In 1904 Norway, three disabled teens run away together and enter a horse race after a dire incident. Asta doesn’t want the life that’s been set out for her: marriage and domesticity. She prefers performing at a local theater with her best friend Gunnar and his secret love Erlend. After Gunnar is gravely injured, the three carve out a new life for themselves while bucking society’s rules. But can they find happiness in the face of discrimination and hatred from the surrounding community?
The Reckless Kind is not a bad book. I just didn’t enjoy it, and throughout, especially around 200 pages where I thought something would finally happen, I was left bored and uninterested. After more than half of the book, there was still no plot.

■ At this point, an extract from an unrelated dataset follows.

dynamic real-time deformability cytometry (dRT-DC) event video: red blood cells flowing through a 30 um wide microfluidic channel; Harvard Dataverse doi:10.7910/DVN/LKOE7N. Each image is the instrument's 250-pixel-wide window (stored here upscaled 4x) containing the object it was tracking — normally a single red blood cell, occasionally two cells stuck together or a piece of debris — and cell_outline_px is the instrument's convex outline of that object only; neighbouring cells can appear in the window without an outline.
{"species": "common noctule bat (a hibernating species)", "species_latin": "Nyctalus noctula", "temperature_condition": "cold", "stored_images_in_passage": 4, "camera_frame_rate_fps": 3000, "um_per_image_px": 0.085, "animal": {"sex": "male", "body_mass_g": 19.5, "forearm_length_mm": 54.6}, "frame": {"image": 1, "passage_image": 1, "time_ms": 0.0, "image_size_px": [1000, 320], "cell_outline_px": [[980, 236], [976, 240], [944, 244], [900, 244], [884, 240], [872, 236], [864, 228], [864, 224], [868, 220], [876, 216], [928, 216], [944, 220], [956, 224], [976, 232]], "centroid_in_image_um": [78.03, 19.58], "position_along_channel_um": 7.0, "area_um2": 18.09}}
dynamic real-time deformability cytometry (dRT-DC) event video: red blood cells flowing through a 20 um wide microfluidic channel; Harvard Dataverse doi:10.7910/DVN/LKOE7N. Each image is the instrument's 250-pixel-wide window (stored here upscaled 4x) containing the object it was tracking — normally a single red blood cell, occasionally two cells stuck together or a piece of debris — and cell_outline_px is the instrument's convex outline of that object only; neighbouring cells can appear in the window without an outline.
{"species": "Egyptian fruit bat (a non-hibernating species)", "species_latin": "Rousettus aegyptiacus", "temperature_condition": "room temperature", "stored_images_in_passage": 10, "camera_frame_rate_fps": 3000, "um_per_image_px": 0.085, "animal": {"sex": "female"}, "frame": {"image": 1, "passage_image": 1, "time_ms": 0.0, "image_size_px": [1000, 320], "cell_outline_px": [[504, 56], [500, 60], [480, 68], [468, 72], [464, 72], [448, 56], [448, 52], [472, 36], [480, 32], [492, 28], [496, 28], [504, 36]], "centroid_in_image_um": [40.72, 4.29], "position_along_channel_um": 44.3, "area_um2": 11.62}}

The annual winter race isn’t even mentioned by 45% or so, there’s no storyline at all, it’s just people going to work and people visiting. Erland Aand Gunnar’s relationship made me a bit uncomfortable and if you’ve read the book, you know why.
A particular scene I didn’t enjoy was Erlend telling Asta that since he’s Gunnar’s boyfriend, he should be the one whose opinions matter more! Why is that? Friendships and relationships should be valued equally, especially in YA fiction. I was thrilled to learn that this book had a disability and diverse rep but there were no people of color in this book and while I did appreciate the disability representation, especially when it came to Erlend who has anxiety and stomach problems, the character development was poorly executed which led to it all being for naught.
Overall, it wasn’t my favorite but I see why people like it. In the end, it did have a good plotline and the characters were OK. Thank you to TBR and Beyond Tours for having me and to the publisher for sending an ARC my way. While I didn’t enjoy this book myself, I’m sure there are many out there who will love this book and I recommend it to you.
About the Author
Carly Heath (she/they) earned her BA from San Francisco State University and her MFA from Chapman University. Originally from the San Francisco Bay Area, Carly teaches design, art, theater, and writing for various colleges and universities. She spends all her time and most of her money tending to a menagerie of rescued farm animals. The Reckless Kind is her first novel.